• _Text segment_
EFFECT OF THREE SURFACE TREATMENTS ON SHEAR BOND STRENGTH OF METAL BRACKETS TO LAYERED ZIRCONIA

Background: Orthodontic bonding has evolved from Buonocore’s acid-etching technique, allowing direct bonding,
especially crucial in adult orthodontic treatment and aesthetic dental care. Ceramics, notably zirconium-based materials, are favoured for their aesthetics and mechanical properties. However, achieving strong adhesive bonds to composite or ceramic restorations while minimising bond failure remains challenging, with mechanical enamel etching risking restoration integrity. Combining chemical treatments with silane application is proposed to enhance adhesion while preserving ceramic integrity.
Methods: Fifty-two zirconia discs were randomly allocated to four groups: control, diamond burs, sandblasting, and
9.6% hydrofluoric acid (HFA). After surface treatment, discs were coated with a silane primer, cured, and bonded with pre-adjusted stainless steel brackets. A universal testing machine was employed to measure each specimen’s shear bond strength (SBS), while scanning electron microscopy (SEM) was employed to analyse their topography. Post-debonding, the adhesive residue and ceramic surface condition were assessed using the Adhesive Remnant Index (ARI) and the Porcelain Fracture Index (PFI). Ethical approval was obtained from the Institutional Review Board (SRMDC/IRB/2021/MDS/NO.101).

• _Supplied material_
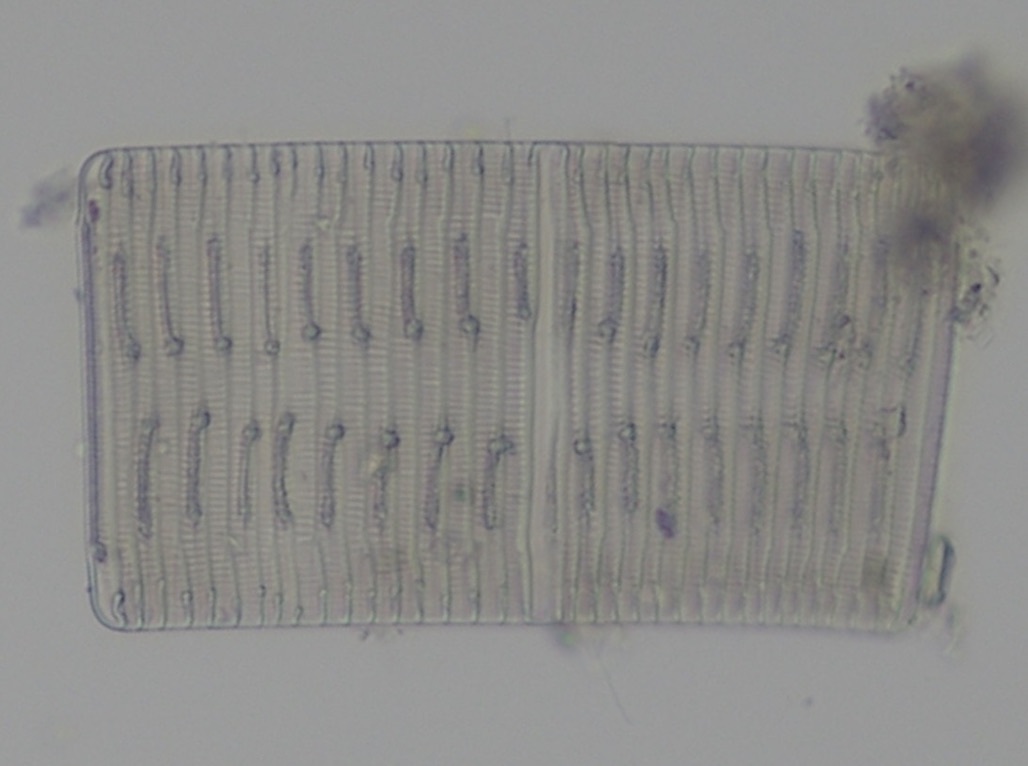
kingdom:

• _Work request A_
Compare each statement with the zirconia bracket-bonding abstract and say whether it agrees with the text. Answer yes or no for each, and quote the words that decide it. (i) The zirconia discs were split into four groups. (ii) Shear bond strength was measured with scanning electron microscopy. (iii) The hydrofluoric acid used was a 9.6% solution.
• _Work request B_
Resume the zirconia bracket-bonding abstract after its last sentence.

• _Output A_
(i) Yes: "Fifty-two zirconia discs were randomly allocated to four groups"
(ii) No: "A universal testing machine was employed to measure each specimen’s shear bond strength (SBS), while scanning electron microscopy (SEM) was employed to analyse their topography."
(iii) Yes: "9.6% hydrofluoric acid (HFA)"

• _Output B_
Results: Sandblasting and HFA treatment showed significantly higher mean SBS (14.94 MPa and 13.94 MPa,
respectively) compared to diamond bur treatment (8.38 MPa) and the control group (3.21 MPa). SEM analysis revealed effective surface roughening in sandblasted and HFA-treated groups. Statistical analysis demonstrated significant differences in SBS between the groups and distribution of ARI and PFI scores across treatments.
Conclusion: Combining silane with mechanical or chemical roughening enhances SBS, with sandblasting and HFA
being effective. However, mechanical roughening risks ceramic damage, highlighting the need for careful surface
preparation. Adhesive failures that occur primarily at the ceramic–composite resin interface can help protect against
ceramic fracture and preserve the restoration’s longevity.